(PROVIDED DATA Opens)

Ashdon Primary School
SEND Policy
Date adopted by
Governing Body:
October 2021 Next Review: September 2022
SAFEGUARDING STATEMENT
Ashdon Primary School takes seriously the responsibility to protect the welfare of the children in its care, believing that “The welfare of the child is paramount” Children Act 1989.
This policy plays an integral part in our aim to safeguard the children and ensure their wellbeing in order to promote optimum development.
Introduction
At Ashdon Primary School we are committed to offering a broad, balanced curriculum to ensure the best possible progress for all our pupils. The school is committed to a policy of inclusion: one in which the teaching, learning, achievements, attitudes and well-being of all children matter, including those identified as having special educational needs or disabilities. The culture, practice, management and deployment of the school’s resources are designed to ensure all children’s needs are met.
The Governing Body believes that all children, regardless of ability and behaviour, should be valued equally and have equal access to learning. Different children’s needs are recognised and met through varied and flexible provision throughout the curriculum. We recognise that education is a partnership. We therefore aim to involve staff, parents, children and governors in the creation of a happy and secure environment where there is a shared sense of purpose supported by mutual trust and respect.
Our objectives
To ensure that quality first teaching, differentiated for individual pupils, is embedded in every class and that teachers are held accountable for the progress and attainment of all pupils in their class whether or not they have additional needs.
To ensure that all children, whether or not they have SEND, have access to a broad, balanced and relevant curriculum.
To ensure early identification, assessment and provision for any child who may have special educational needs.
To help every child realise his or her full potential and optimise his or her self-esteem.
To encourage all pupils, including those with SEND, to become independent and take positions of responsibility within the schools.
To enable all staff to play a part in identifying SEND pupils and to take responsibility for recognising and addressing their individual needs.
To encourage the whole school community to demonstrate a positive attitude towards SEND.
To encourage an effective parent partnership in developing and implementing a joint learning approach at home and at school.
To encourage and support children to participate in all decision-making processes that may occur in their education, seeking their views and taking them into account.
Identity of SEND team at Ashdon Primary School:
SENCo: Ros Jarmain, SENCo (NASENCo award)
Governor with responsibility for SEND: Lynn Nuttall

(PROVIDED DATA Closes)

- [YOUR ASSIGNMENT] Using the entries above, please restate each one word for word.

- [EXERCISE SOLUTION]
Ashdon Primary School
SEND Policy
Date adopted by
Governing Body:
October 2021 Next Review: September 2022
SAFEGUARDING STATEMENT
Ashdon Primary School takes seriously the responsibility to protect the welfare of the children in its care, believing that “The welfare of the child is paramount” Children Act 1989.
This policy plays an integral part in our aim to safeguard the children and ensure their wellbeing in order to promote optimum development.
Introduction
At Ashdon Primary School we are committed to offering a broad, balanced curriculum to ensure the best possible progress for all our pupils. The school is committed to a policy of inclusion: one in which the teaching, learning, achievements, attitudes and well-being of all children matter, including those identified as having special educational needs or disabilities. The culture, practice, management and deployment of the school’s resources are designed to ensure all children’s needs are met.
The Governing Body believes that all children, regardless of ability and behaviour, should be valued equally and have equal access to learning. Different children’s needs are recognised and met through varied and flexible provision throughout the curriculum. We recognise that education is a partnership. We therefore aim to involve staff, parents, children and governors in the creation of a happy and secure environment where there is a shared sense of purpose supported by mutual trust and respect.
Our objectives
To ensure that quality first teaching, differentiated for individual pupils, is embedded in every class and that teachers are held accountable for the progress and attainment of all pupils in their class whether or not they have additional needs.
To ensure that all children, whether or not they have SEND, have access to a broad, balanced and relevant curriculum.
To ensure early identification, assessment and provision for any child who may have special educational needs.
To help every child realise his or her full potential and optimise his or her self-esteem.
To encourage all pupils, including those with SEND, to become independent and take positions of responsibility within the schools.
To enable all staff to play a part in identifying SEND pupils and to take responsibility for recognising and addressing their individual needs.
To encourage the whole school community to demonstrate a positive attitude towards SEND.
To encourage an effective parent partnership in developing and implementing a joint learning approach at home and at school.
To encourage and support children to participate in all decision-making processes that may occur in their education, seeking their views and taking them into account.
Identity of SEND team at Ashdon Primary School:
SENCo: Ros Jarmain, SENCo (NASENCo award)
Governor with responsibility for SEND: Lynn Nuttall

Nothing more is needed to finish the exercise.